Batı dünyasının Türklere yönelttiği soykırımcı olduğu suçlaması, Türk düşmanlığıdır ve nefret suçudur.

2015 yılının Ermeniler için bir «soykırım yılı” yapılması, temelsizdir, dayanaksızdır ve emperyalizmin politikalarının gereğidir.

24 Nisan’ın «soykırım için önemli gün” haline getirilmesi yapaydır ve zorlamadır, o gün Ermenilerin toplu kıyımlarının yapıldığı uydurmadır ve sahtekarlıktır.



[1] Bu konuda geniş bilgi için bkz. Justin McCarthy, Esat Arslan, Cemalettin Taşkıran, Ömer Turan, The Armenian Rebellion at Van, The Univercity of Utah Press, Salt Lake City 2006, s. 176 vd.

[2] Justin McCarthy, Ölüm ve Sürgün, İstanbul 1998, s. 206; akt. Bülent Bakar,Ermeni Tehciri, Atatürk Araştırma Merkezi, Ankara 2009, s. 74.

[3] Bu konuda «azınlıklar statüsü” gereği Ermeni vakıfları ve kuruluşlarıyla yaşanan sorunları dışında tutuyoruz. Yukarıdaki cümleden kastımız, Ermenilerle bir toplumsal ve ulusal sorun yaşanmadığıdır. Ermeniler de «Türk millet”nin içindedir.

[4] Çanakkale Savaşlarında şehit düşmüş çok sayıda Ermeni olduğu gibi, İngilizlerin ve Fransızların esir aldığı Osmanlı askerleri arasında gene çok sayıda Ermeni bulunmaktaydı.
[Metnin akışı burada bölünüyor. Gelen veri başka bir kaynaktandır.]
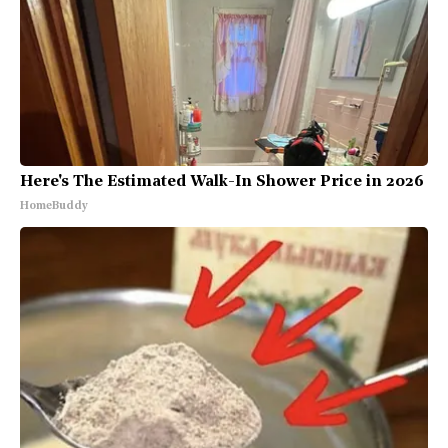
Here's The Estimated Walk-In Shower Price in 2026
HomeBuddy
[5] O tarihte bütün vilayetlere gönderilen bir yazıda «Ermeni komitelerinin kapatılması, evraklarına el konulması, komitelerin ileri gelenlerinin, zararlı faaliyetlerde bulunan Ermenilerin ve bulundukları yerlerde ikametleri mahzurlu görülenlerin” gözaltına alınması istenmekteydi. Bu tedbirin komitelerin yeni girişimlerini engellemeye yönelik olduğu da ifade ediliyordu. Talimatta, «Müslüman halk ile Ermeniler arasında bir karşılıklı çatışma olmaması için hassas davranılması” gerektiği yazılmıştı.
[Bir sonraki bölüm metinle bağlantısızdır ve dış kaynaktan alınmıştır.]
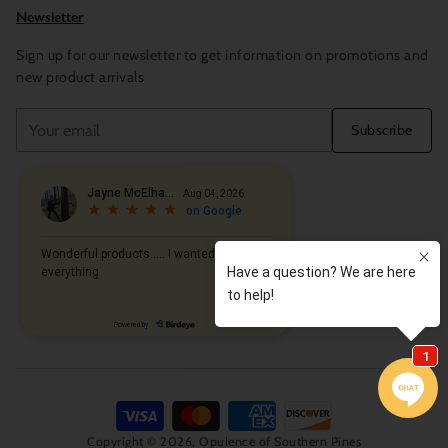
Newsletter
Sign up for our newsletter to get information on promotions and
new product arrivals
Your
Subscribe
email
Copyright © 2026,
Opulence of Southern Pines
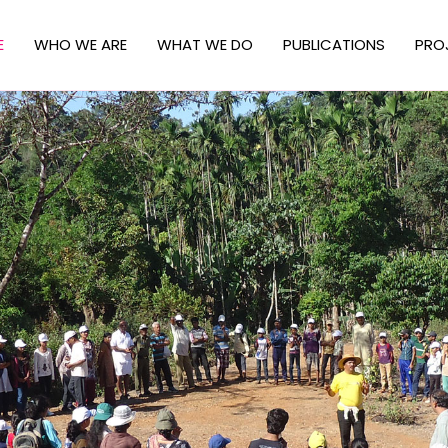
E
WHO WE ARE
WHAT WE DO
PUBLICATIONS
PRO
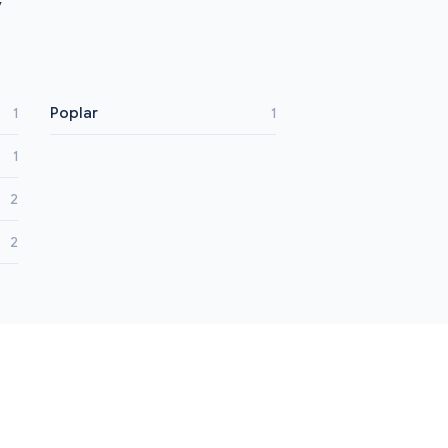
y
Poplar
1
1
1
2
2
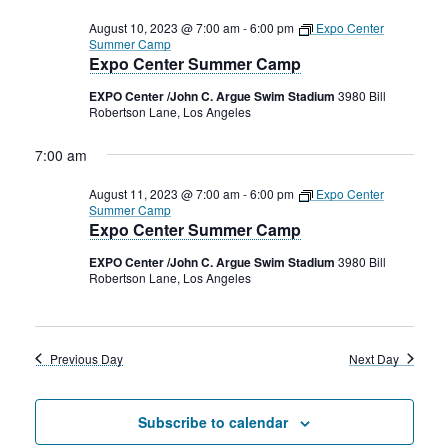
August 10, 2023 @ 7:00 am
-
6:00 pm
Expo Center
Summer Camp
Expo Center Summer Camp
EXPO Center /John C. Argue Swim Stadium
3980 Bill
Robertson Lane, Los Angeles
7:00 am
August 11, 2023 @ 7:00 am
-
6:00 pm
Expo Center
Summer Camp
Expo Center Summer Camp
EXPO Center /John C. Argue Swim Stadium
3980 Bill
Robertson Lane, Los Angeles
Previous Day
Next Day
Subscribe to calendar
«Mütarekeden sonra İngiliz Yüksek Komiseri Amiral Calthorp gönderdiği şifrelerde 24 Nisan 1915 tarihinde tutuklanan Ermenilerin ‘Müttefik ordularına hizmet eden Ermeni gönüllüler veya Müslüman katliamı sorumluları’ olduğunu bildirmiştir.” Alıntı için bkz. Özdemir (ve diğ.), Ermeniler: Sürgün ve Göç, Ankara 2004, s. 62; akt. Kemal Çiçek,Ermenilerin Zorunlu Göçü (1915-1917), TTK Yayınları, Ankara 2012, s. 30 ve Bakar, s. 68.
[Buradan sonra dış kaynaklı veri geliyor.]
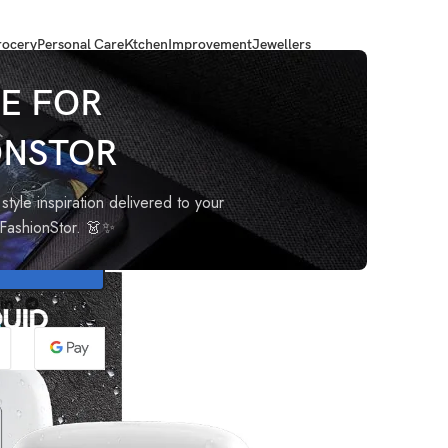
ocery
Personal Care
Ktchen
Improvement
Jewellers
e)
E FOR
ONSTOR
rm Bell
style inspiration delivered to your
oFashionStor. 👗✨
[6] Bu rakam birçok kaynakta 2.345 olarak geçmektedir, ancak bu rakamının yanlış yazılmış olması olasıdır, çünkü tutukluların gönderildikleri yerlerdeki kayıtlar, toplamın 235 kişiden ibaret olduğunu göstermektedir. Hatta şöyle bir ayrıntı da sözkonusudur; İstanbul’daki komitecilerin sayısı 610 olarak belirlenmiştir, ancak bunlardan yalnız 235 kişi adreslerinde bulunabilmiş, «diğerlerinin büyük çoğunluğu adreslerinde bulunamamış, bir kısmının da yurt dışına çıktığı anlaşılmıştır”. (Başka bazı kaynaklarda ise 1.300, 1.800 ve 2.500 sayıları verilmiştir; 1.800 rakamı İngiliz, 2.500 rakamı ise Fransız kaynaklarındandır.) Bkz. Yusuf Sarınay, «24 Nisan 1915 Genelgesi ve İstanbul’da Tutuklanan Ermeni Komitecileri”, Tarihi Gerçekler ve Bilimin Işığında Ermeni Sorunu, İstanbul 2007, s. 139-143; akt. Bakar, s. 68-71.

[7] Birçok kaynakta bulunan bu bilgi A. Toynbee tarafından da teyid edilmiştir, bkz.The Treatment of Armenians in the Ottoman Empire / 1915-1916, Causton and Sons, London 1916, s. 46 ve 49. Propaganda amacıyla yazılmış ve Mavi Kitap diye ünlenmiş bu kitap, Türklerin Ermenileri sistemli olarak yok etmeye çalıştığı yolunda iddialar içeriyordu. Kitabın yapmak istediği şey, ABD’yi İngiltere yanında ve Almanlara karşı olarak savaşa sokmaktı. 17 dile çevrilerek ve 400’ün üzerinde yayınevi tarafından on milyonlarca yapılan baskısı, başta ABD olmak üzere bütün dünyada dağıtıldı. Ancak İngiltere devletinin savaş dönemindeki çıkarları için yazıldığından itibar görmedi, ciddiye alınmadı. Malta yargılaması için de İngiliz Kraliyet Savcılığı tarafından kanıt değeri taşımadığına karar verilmişti. Bu konuda geniş bilgi için bkz. Alp Hamuroğlu, «Jön Türkler, Ermeniler ve Batı – 2”, Teori, sayı 281, Haziran 2013, s. 54-72.